The Dane expelled the sigh of a man who has been carrying a secret onus too long. “Yes, Ernst has a hold on me. In the late 1920’s we were fellow students at the Schisselzelmknist Institute of Psychiatry and Medicine in Berlin. Even then Ernst Holzknicht was astounding his professors with concepts beyond their understanding. He was first to cure a moribund loaf of bread by massive injections of penicillin, the first to train a dog to shout at the clang of an alarm: ‘Meat-bell! Meat-bell!’ Ernst was a misanthrope, who despised his brother students and instructors. For some odd reason he was drawn to me; why, I cannot say—my Danish jollity or my outlandish size, perhaps. Whatever the reason, we became firm friends, although we had many a heated polemic over the ascendant Nazi philosophy which had begun to infect him. I well remember the day he told me flatly, ‘The world will never be a decent place until I destroy all the Jews.’”
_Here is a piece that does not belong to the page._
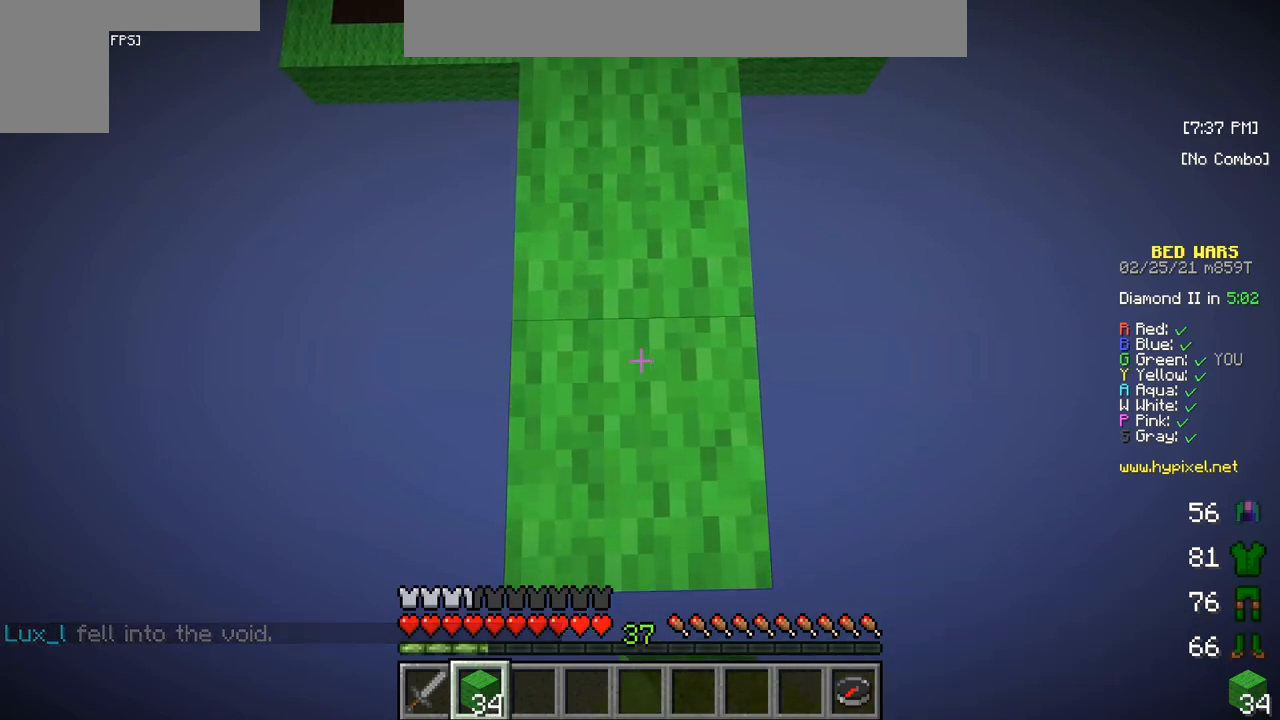
{"keys": ["s"], "mouse": [], "events": [[167, "mouse_right", "up"]]}
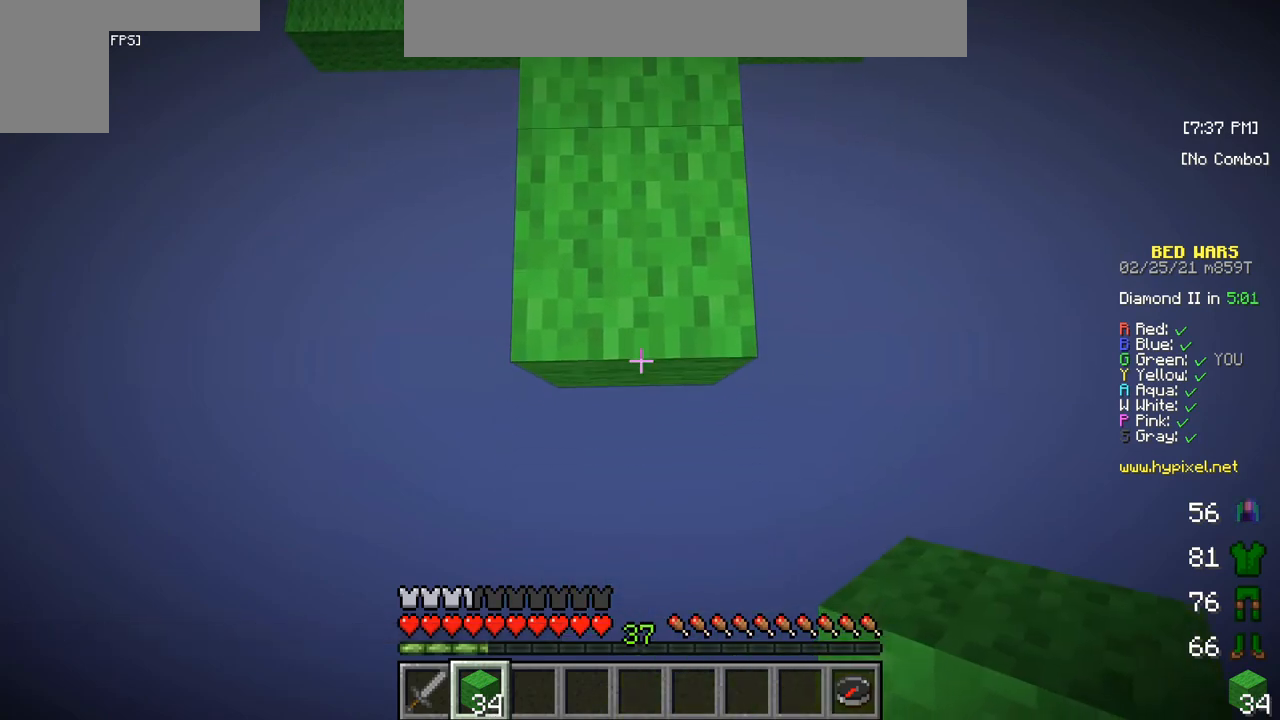
{"keys": ["s"], "mouse": [], "events": [[33, "mouse_right", "down"], [333, "mouse_right", "up"]]}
“I recall a similar dialogue with the good
Herr Doktor
in the cellar of a gambling casino. Pray, continue.”

“Graduation parted us, although we corresponded for many years until the day the
Boche
swarmed into Denmark. I had no further wish to fraternize with a man who was using his God-given genius to further the cause of maniacs. Besides, I had married a charming Oslo poetess some years before and was immersed in the bliss of family life. Her name was Helvig Rolvig, winner of the Nobel Prize for her only published collection of poetry, a 350-page, two-couplet volume,
Reflections from the Middle Ear
. She was a great one for copious footnotes.”

“Helvig Rolvig was
your
wife?” Bond’s eyes softened and he recited the well-remembered lines:

 

Apes and grapes

Have dissimilar shapes.

 

“I’ve adored her poems since I was a gawking teener. How happy you must have been.”
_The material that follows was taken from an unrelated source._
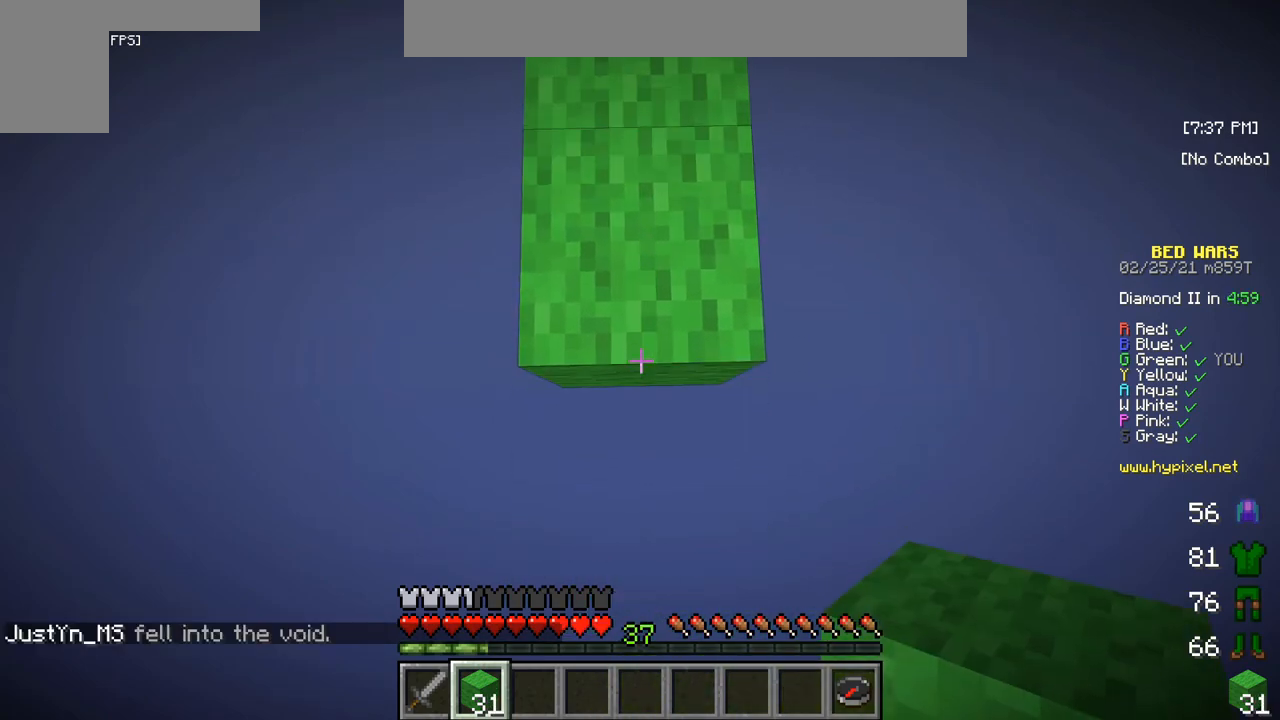
{"keys": ["s"], "mouse": [], "events": [[117, "mouse_right", "down"], [317, "mouse_right", "up"]]}
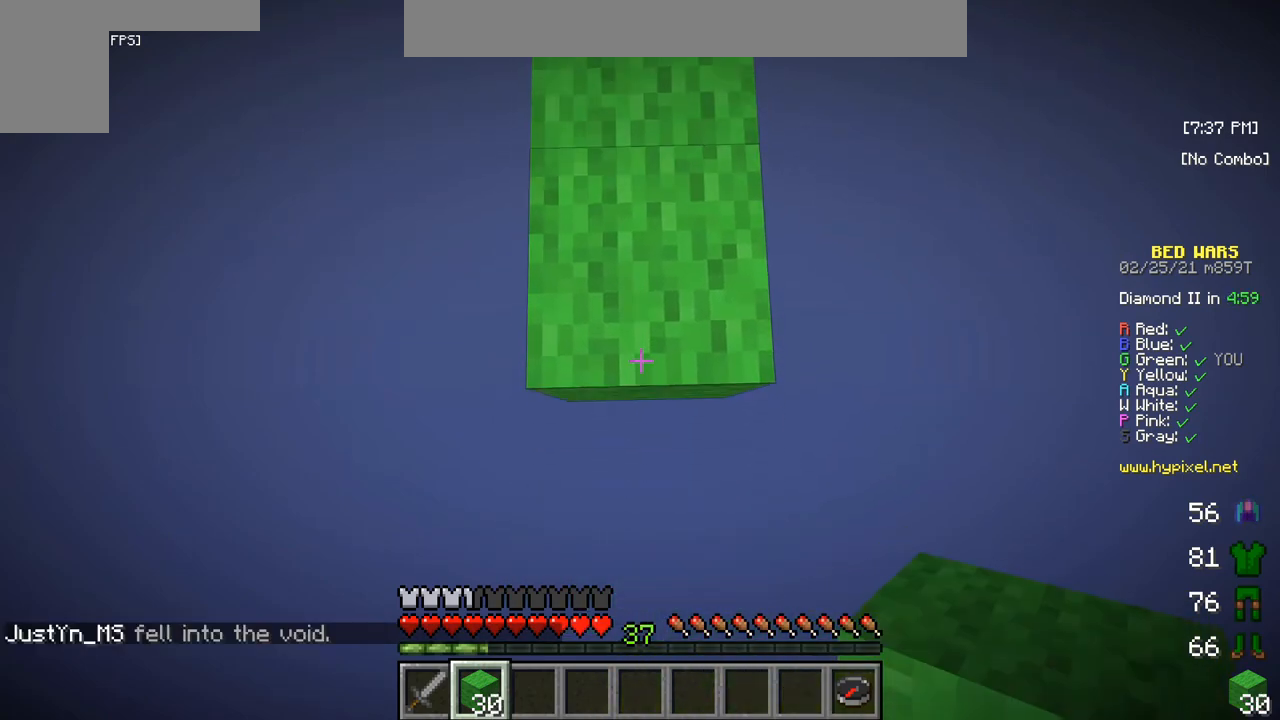
{"keys": ["s"], "mouse": ["right"], "events": [[267, "mouse_right", "down"]]}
“Ah, under that hard-boiled, cruelly handsome facade is the soul of a dreamer, Mr. Bond. Yes, we were sublimely happy. But the very spirit of independence that flavored her poetry cost her her life. A Nazi officer who also admired her works commanded her to either compose a poem in his honor or die by firing squad. I shall never forget the way she drew herself up and cried:

 

For you?

Oh, pooh!

 

and her horror when she realized that in her defiance she’d done what she’d sworn not to do—compose a poem. She snatched a rifle from a guard’s hands and killed herself on the spot.”

“How awful.”

“Luckily there is a living reminder of Helvig Rolvig, our only child, Knute, whom I raised myself. He grew to be a strapping lad and is something of a scientist himself. His specialty is graffitology, the discovery and translation of graffiti, those pithy wall scrawlings. Spelunking in the Swiss Alps, Knute discovered graffiti most certainly chipped into cave walls by early man, among them: ‘Would you want your daughter to marry a Lake Dweller?’ and ‘The fool seeks fire from flintstones; the hippie uses a Zippo.’ By this time Knute no longer needed me, Mr. Bond, and I was a lonely man craving companionship, but unable to give a woman pleasure because of a rare penile affliction that strikes old men—a monk’s hood. On an aimless jaunt into Copenhagen’s night life I met, wooed and eventually won the present Mrs. Feldspar. Do not be embarrassed, my friend. I am aware of her sexual need for you. To resume, we honeymooned in Berlin, where out of the blue I received a call from Ernst—after all those years of estrangement. I prayed he would be regenerate, but he wasted no time informing me he had kidnapped Knute and would kill him unless I became involved in a charade to be played out in Japan. I now see that Skwato and the man who called himself Dr. Yaynu were his minions. You probably have guessed that Dr. Yaynu killed the fisherman Nikko Tee-Yin. And it was my hydrofoil that was to fetch Aw Gee Minh from the Pacific. How happy I was when I realized he had failed. You showed great resourcefulness as usual, Mr. Bond.”